[Data items]
* * * *

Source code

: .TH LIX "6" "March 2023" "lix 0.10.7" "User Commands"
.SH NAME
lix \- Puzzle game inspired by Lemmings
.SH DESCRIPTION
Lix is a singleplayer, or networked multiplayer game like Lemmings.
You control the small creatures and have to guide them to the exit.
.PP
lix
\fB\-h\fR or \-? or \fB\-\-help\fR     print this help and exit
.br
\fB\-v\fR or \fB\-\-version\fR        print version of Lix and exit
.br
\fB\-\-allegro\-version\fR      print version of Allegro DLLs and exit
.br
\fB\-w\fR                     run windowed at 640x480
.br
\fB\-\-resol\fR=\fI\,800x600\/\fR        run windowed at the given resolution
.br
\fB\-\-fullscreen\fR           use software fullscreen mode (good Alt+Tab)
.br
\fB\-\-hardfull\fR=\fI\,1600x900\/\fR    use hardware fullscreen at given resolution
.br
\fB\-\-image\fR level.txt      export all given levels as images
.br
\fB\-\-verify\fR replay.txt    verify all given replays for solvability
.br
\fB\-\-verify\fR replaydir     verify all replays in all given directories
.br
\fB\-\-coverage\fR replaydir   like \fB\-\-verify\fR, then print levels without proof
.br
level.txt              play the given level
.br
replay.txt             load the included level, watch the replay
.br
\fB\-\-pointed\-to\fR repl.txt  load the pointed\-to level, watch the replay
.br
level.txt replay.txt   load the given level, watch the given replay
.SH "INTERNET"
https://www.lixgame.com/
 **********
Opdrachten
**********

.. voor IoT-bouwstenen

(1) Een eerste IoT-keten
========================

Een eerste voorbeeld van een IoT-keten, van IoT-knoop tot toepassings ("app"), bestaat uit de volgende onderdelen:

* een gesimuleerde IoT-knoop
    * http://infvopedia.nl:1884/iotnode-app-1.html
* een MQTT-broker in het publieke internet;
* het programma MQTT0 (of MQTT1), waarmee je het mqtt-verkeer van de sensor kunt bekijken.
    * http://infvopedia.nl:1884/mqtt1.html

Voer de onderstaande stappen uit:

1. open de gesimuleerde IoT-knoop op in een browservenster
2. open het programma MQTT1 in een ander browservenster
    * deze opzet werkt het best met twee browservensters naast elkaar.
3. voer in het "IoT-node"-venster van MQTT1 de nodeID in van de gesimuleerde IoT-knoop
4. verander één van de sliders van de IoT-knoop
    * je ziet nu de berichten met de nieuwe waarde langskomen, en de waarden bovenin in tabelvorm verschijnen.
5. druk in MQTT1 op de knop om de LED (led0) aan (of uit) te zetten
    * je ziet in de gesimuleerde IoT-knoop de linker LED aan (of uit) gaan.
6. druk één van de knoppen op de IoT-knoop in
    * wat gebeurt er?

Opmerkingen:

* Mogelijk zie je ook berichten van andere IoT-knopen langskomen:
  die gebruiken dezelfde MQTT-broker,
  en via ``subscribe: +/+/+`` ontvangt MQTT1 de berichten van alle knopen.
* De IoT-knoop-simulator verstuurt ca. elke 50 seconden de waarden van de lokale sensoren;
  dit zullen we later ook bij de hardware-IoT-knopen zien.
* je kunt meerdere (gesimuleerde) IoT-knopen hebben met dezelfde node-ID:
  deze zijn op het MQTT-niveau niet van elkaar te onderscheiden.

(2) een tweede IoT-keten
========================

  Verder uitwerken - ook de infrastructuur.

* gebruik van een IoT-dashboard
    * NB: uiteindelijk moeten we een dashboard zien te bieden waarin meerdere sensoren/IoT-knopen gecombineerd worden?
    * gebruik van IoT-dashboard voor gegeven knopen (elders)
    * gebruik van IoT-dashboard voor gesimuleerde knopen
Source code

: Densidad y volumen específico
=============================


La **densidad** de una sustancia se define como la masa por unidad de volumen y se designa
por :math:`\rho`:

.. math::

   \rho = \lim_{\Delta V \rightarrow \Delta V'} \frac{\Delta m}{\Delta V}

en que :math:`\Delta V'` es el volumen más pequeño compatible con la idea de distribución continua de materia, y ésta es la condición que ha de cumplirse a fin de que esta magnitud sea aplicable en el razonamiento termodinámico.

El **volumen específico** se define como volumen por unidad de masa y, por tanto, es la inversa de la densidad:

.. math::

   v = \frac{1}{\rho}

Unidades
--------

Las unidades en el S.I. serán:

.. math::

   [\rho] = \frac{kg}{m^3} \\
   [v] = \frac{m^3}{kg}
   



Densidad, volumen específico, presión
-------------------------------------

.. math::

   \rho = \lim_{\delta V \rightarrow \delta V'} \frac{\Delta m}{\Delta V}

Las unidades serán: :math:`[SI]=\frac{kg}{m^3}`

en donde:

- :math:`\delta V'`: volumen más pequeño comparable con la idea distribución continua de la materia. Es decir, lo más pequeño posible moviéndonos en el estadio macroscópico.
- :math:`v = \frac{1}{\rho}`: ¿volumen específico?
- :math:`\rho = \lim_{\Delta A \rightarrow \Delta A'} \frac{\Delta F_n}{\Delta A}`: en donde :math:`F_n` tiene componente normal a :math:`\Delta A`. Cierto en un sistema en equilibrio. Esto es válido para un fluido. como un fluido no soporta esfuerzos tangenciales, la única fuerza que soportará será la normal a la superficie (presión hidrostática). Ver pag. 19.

* * * *

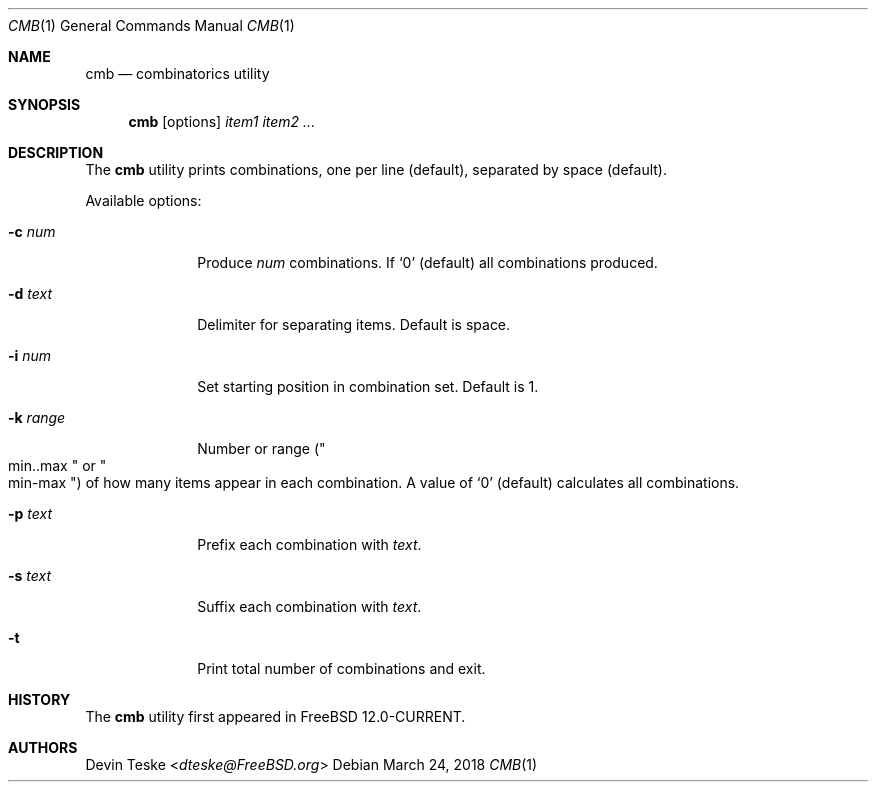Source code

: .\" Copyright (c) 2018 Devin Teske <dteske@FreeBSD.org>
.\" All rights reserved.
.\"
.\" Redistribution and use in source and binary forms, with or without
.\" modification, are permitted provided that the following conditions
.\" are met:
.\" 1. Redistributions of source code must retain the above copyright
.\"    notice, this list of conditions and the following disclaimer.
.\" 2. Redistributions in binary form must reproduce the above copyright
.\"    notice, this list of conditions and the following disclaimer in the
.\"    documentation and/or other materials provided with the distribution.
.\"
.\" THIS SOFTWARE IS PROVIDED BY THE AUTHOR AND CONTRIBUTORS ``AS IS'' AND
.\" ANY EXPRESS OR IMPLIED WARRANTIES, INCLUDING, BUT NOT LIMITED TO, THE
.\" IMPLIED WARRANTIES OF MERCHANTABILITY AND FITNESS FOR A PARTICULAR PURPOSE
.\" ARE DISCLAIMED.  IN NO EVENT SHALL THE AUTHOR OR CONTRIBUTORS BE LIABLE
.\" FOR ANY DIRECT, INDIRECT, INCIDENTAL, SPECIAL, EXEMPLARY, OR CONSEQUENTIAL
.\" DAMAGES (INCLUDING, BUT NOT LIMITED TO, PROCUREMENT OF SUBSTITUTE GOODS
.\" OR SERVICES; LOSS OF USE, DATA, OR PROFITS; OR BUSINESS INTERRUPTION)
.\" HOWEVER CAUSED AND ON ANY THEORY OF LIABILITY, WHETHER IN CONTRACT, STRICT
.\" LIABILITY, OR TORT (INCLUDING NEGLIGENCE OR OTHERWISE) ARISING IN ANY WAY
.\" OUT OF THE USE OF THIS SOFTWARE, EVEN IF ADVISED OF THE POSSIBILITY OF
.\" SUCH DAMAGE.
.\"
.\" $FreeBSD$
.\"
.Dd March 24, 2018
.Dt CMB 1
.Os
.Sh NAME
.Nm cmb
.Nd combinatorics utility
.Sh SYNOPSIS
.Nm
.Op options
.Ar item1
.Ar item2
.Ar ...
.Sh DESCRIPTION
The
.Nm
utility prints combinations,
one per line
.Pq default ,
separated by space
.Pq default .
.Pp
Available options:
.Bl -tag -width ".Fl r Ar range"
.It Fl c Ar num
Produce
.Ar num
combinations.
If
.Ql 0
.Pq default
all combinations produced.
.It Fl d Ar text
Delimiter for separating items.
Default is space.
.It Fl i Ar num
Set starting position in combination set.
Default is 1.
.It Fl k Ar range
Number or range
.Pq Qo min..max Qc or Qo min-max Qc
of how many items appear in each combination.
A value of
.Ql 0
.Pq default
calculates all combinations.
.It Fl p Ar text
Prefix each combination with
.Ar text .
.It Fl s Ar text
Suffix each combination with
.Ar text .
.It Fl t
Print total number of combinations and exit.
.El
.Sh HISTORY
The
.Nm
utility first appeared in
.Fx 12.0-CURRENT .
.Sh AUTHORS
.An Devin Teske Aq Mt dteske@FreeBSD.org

* * * *

→ TO DO
Set down, exactly as they appear above, all lines from the one that has "included level, watch the replay" down to the one that has "van alle knopen.", including those two and no others.

→ ANSWER TO THE PROBLEM
replay.txt             load the included level, watch the replay
.br
\fB\-\-pointed\-to\fR repl.txt  load the pointed\-to level, watch the replay
.br
level.txt replay.txt   load the given level, watch the given replay
.SH "INTERNET"
https://www.lixgame.com/
 **********
Opdrachten
**********

.. voor IoT-bouwstenen

(1) Een eerste IoT-keten
========================

Een eerste voorbeeld van een IoT-keten, van IoT-knoop tot toepassings ("app"), bestaat uit de volgende onderdelen:

* een gesimuleerde IoT-knoop
    * http://infvopedia.nl:1884/iotnode-app-1.html
* een MQTT-broker in het publieke internet;
* het programma MQTT0 (of MQTT1), waarmee je het mqtt-verkeer van de sensor kunt bekijken.
    * http://infvopedia.nl:1884/mqtt1.html

Voer de onderstaande stappen uit:

1. open de gesimuleerde IoT-knoop op in een browservenster
2. open het programma MQTT1 in een ander browservenster
    * deze opzet werkt het best met twee browservensters naast elkaar.
3. voer in het "IoT-node"-venster van MQTT1 de nodeID in van de gesimuleerde IoT-knoop
4. verander één van de sliders van de IoT-knoop
    * je ziet nu de berichten met de nieuwe waarde langskomen, en de waarden bovenin in tabelvorm verschijnen.
5. druk in MQTT1 op de knop om de LED (led0) aan (of uit) te zetten
    * je ziet in de gesimuleerde IoT-knoop de linker LED aan (of uit) gaan.
6. druk één van de knoppen op de IoT-knoop in
    * wat gebeurt er?

Opmerkingen:

* Mogelijk zie je ook berichten van andere IoT-knopen langskomen:
  die gebruiken dezelfde MQTT-broker,
  en via ``subscribe: +/+/+`` ontvangt MQTT1 de berichten van alle knopen.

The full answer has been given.